Go through the data below and return each line containing the word "Αναγνώστης".

DATA FOR PROCESSING: Begin

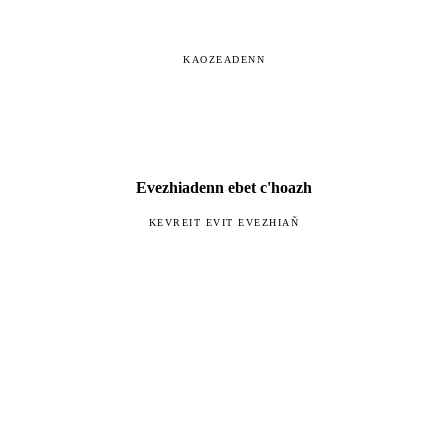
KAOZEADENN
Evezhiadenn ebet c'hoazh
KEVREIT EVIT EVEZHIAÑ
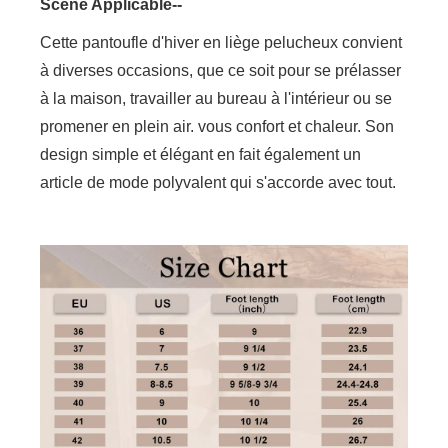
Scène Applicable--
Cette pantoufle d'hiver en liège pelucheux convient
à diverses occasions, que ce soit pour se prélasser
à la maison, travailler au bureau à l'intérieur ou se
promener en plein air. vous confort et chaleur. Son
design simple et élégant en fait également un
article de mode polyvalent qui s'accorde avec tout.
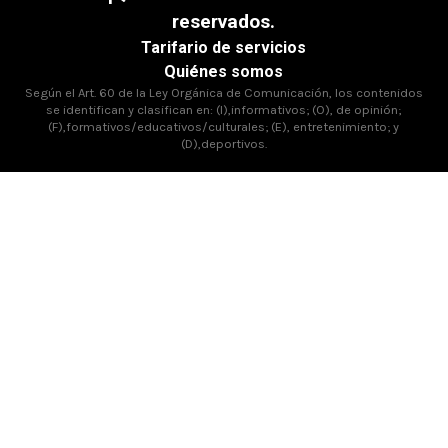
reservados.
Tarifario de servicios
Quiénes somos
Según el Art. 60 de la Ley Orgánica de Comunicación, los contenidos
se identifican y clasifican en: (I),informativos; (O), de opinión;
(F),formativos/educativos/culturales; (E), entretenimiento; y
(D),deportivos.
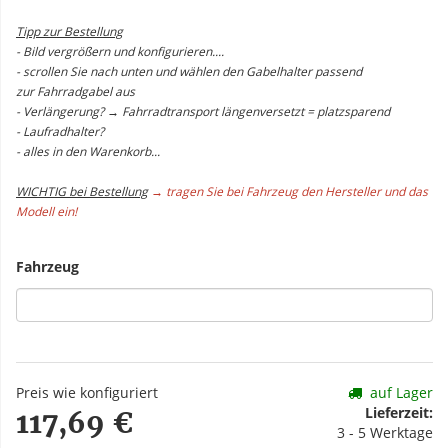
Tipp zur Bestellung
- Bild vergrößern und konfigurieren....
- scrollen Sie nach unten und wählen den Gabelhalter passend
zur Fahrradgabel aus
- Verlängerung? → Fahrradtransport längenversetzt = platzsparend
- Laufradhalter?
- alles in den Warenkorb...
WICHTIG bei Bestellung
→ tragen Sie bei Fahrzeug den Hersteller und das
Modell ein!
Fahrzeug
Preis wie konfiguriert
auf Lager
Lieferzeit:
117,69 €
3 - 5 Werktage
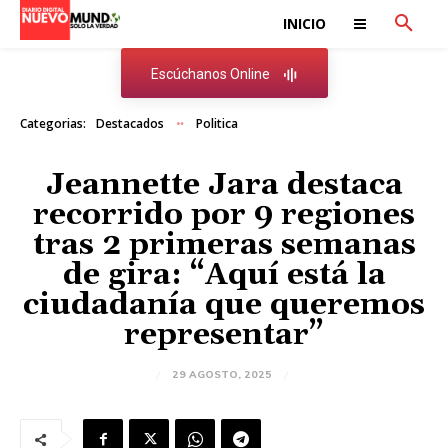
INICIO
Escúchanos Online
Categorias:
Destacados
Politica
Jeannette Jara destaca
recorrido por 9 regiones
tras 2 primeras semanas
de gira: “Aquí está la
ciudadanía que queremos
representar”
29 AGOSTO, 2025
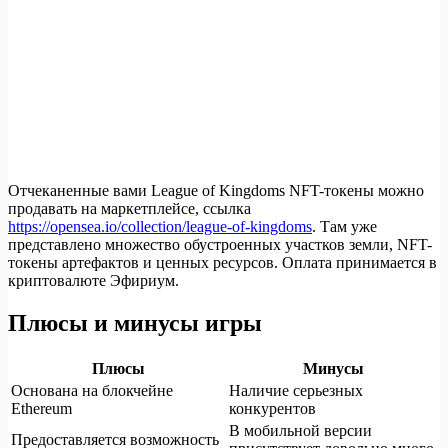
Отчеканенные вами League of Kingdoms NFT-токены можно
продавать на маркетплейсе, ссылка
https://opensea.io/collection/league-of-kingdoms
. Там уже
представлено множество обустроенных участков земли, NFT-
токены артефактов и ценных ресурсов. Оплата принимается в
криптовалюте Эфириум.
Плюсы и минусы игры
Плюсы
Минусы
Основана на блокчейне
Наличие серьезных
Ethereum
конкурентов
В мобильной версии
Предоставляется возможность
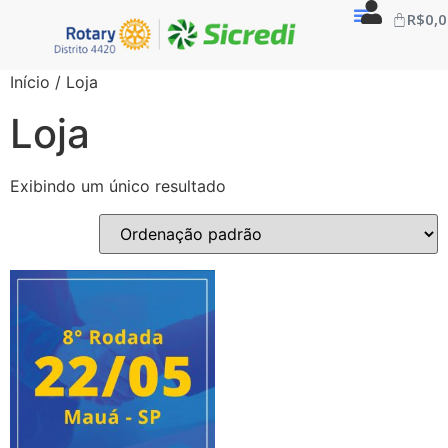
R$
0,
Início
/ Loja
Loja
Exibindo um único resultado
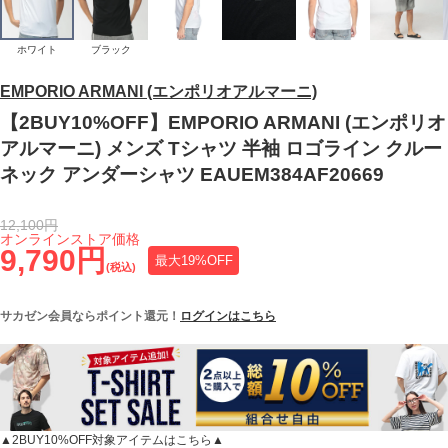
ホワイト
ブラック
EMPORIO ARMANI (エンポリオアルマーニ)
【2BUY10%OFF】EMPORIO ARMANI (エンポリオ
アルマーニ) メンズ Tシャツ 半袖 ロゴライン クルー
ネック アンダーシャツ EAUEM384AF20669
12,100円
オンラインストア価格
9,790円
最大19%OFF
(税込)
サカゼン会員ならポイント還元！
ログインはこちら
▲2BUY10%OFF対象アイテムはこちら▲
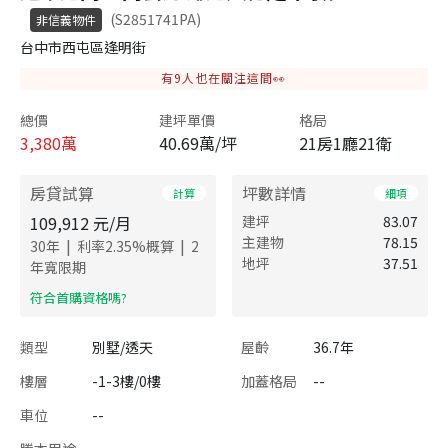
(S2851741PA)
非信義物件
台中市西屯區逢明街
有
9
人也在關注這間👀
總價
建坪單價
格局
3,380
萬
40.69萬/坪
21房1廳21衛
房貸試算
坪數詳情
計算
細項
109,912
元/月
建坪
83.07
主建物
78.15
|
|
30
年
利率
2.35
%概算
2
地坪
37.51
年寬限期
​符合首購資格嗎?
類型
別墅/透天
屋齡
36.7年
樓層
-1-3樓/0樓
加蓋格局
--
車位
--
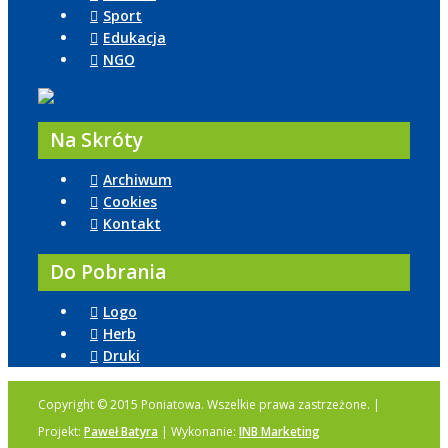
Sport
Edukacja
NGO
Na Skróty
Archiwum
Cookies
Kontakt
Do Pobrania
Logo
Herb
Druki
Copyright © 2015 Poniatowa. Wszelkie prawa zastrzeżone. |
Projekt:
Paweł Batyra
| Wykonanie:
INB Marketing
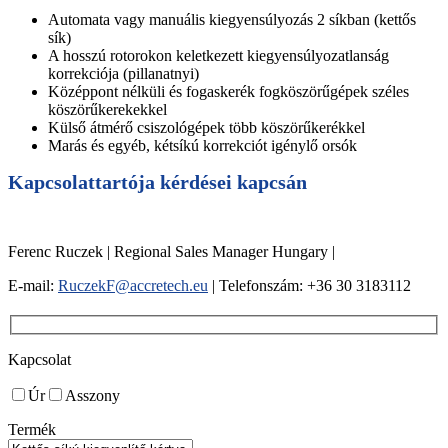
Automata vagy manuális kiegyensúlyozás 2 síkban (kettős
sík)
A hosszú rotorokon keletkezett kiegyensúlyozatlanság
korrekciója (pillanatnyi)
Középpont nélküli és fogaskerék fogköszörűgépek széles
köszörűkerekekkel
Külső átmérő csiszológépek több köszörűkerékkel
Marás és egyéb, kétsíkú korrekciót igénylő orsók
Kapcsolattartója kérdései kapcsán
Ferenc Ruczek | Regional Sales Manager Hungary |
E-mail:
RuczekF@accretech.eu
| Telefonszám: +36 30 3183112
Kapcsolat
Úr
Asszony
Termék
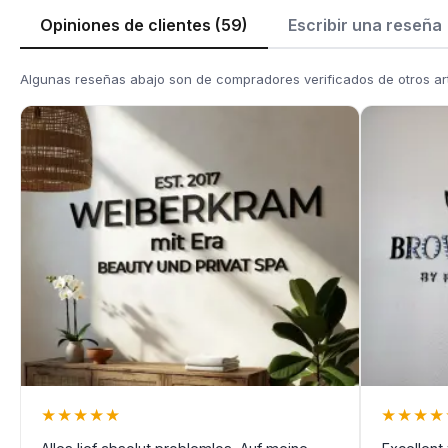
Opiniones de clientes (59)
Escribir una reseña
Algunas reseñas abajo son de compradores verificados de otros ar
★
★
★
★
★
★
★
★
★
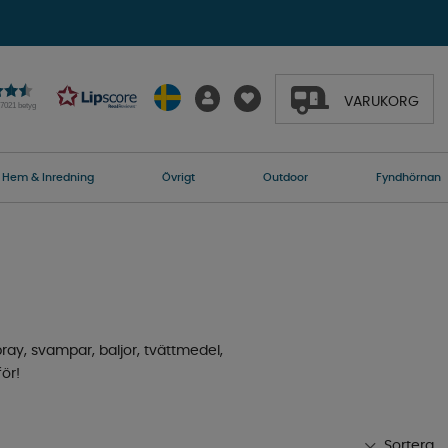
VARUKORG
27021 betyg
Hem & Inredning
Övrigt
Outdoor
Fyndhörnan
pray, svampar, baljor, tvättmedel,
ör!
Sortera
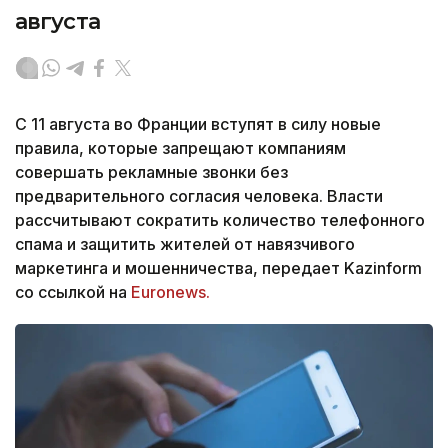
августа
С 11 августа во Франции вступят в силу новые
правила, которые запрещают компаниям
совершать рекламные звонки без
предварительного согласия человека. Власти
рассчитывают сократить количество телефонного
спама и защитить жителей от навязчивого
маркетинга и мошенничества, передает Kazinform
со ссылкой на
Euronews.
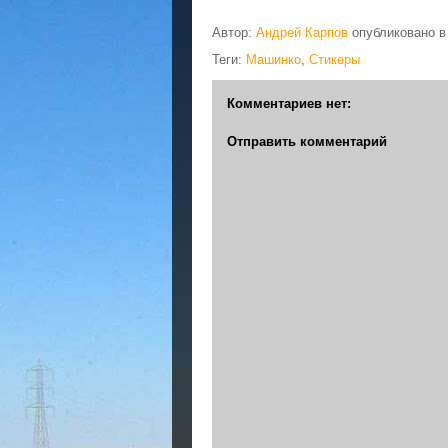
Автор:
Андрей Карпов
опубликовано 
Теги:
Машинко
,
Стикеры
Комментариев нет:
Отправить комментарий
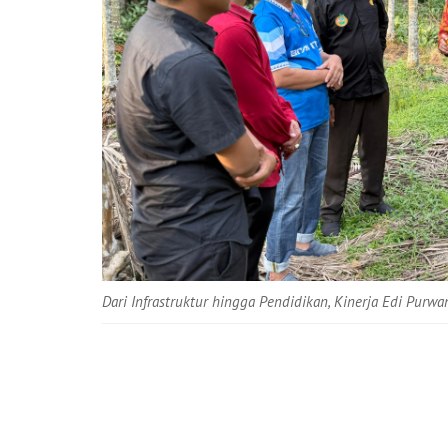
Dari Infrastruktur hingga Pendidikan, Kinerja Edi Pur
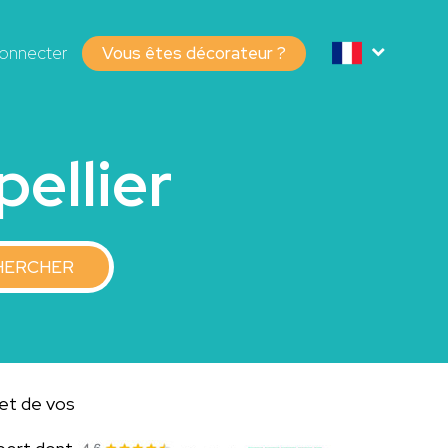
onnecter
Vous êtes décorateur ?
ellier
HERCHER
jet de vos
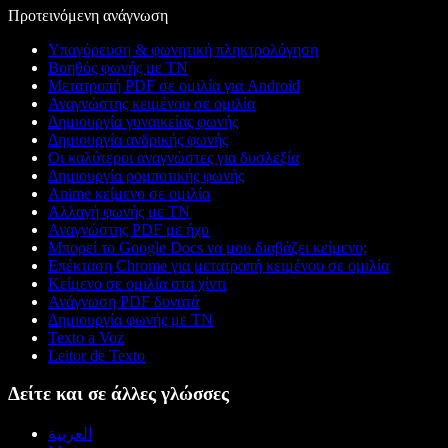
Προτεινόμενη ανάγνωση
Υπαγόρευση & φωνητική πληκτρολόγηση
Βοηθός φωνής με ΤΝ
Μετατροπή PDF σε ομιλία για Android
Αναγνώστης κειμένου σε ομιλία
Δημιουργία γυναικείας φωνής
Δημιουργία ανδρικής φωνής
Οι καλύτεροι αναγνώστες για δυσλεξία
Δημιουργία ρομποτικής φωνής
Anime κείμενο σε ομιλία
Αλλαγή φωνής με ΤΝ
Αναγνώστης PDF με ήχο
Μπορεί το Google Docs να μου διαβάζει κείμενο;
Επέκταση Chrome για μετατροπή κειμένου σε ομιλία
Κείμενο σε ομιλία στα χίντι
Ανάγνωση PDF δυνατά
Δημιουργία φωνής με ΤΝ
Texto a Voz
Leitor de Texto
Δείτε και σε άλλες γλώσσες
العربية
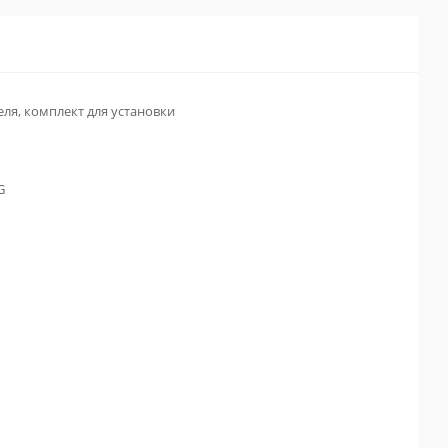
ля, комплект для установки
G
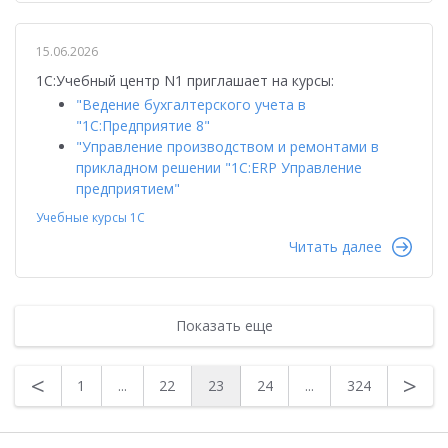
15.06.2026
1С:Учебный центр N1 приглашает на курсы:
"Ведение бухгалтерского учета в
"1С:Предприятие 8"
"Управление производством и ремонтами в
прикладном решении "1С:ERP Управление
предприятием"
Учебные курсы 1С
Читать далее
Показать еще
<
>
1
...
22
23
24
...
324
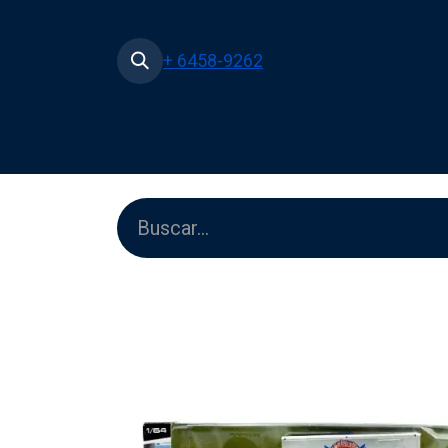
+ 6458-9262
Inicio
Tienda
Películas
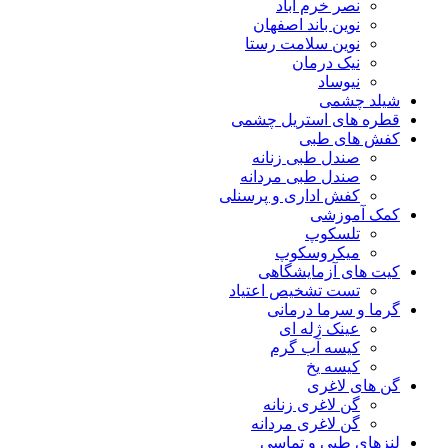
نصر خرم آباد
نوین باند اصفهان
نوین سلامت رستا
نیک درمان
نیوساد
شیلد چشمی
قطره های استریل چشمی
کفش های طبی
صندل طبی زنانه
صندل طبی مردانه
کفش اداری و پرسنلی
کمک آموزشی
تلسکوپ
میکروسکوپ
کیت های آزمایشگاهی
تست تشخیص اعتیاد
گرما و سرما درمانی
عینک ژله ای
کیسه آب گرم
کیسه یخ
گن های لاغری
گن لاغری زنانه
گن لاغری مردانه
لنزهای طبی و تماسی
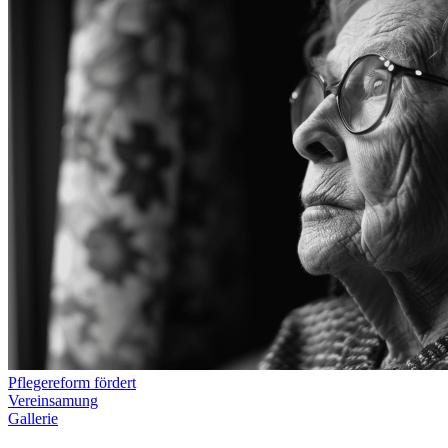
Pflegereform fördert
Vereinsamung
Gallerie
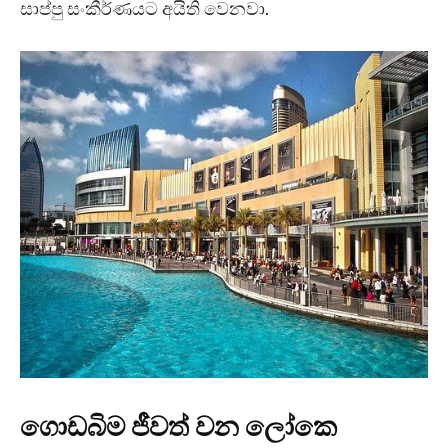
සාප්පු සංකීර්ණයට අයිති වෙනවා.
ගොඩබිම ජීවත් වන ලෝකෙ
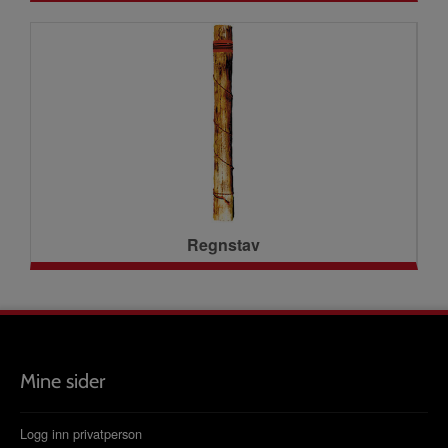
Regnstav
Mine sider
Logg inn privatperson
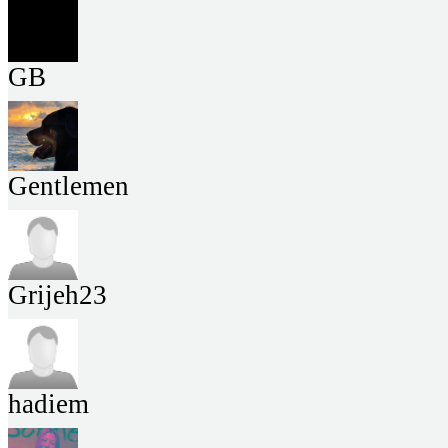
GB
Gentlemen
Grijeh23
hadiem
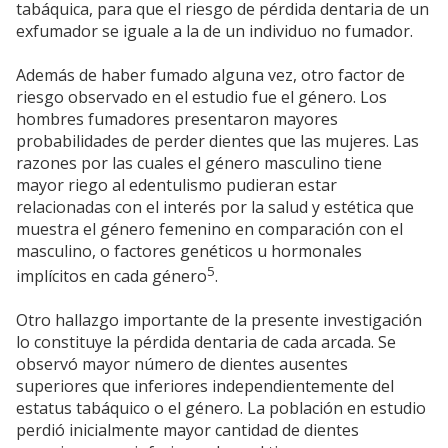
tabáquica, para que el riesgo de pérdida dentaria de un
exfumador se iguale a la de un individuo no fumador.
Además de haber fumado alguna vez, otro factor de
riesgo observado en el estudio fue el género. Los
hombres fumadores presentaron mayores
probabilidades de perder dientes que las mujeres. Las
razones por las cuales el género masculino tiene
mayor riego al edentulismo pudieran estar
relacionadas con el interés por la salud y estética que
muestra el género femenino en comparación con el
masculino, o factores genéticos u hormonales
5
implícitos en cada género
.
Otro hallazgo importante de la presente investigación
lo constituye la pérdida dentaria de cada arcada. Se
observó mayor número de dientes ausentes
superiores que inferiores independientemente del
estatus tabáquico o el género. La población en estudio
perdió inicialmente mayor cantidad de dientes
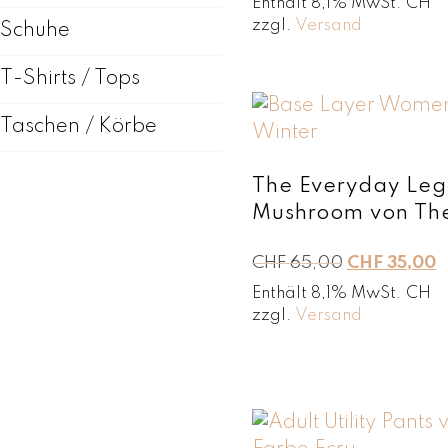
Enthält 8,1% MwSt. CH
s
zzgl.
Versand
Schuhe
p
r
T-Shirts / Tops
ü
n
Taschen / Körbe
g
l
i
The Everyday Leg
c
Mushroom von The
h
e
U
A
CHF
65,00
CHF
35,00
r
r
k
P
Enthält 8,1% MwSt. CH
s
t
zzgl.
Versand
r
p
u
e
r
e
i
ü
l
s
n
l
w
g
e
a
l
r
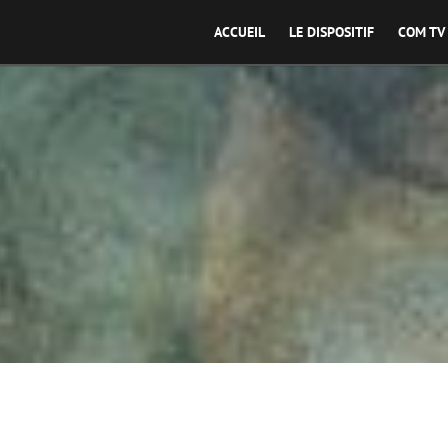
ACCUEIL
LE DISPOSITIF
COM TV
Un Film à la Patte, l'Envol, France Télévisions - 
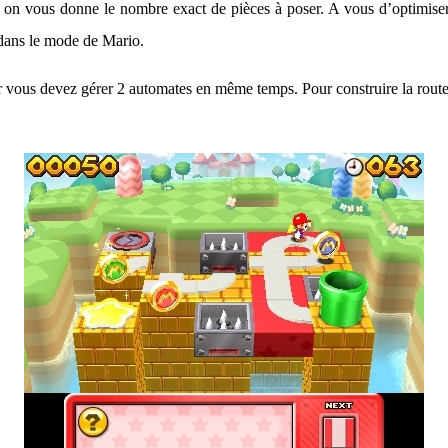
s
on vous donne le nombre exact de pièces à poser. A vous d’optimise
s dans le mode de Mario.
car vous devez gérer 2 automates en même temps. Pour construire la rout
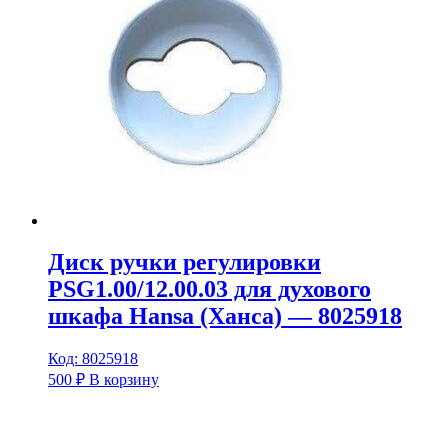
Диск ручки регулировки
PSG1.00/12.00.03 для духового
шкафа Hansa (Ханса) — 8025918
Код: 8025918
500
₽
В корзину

DATA FOR PROCESSING: End

**EXERCISE SOLUTION**:
Αναγνώστης κειμένου σε ομιλία
Αναγνώστης PDF με ήχο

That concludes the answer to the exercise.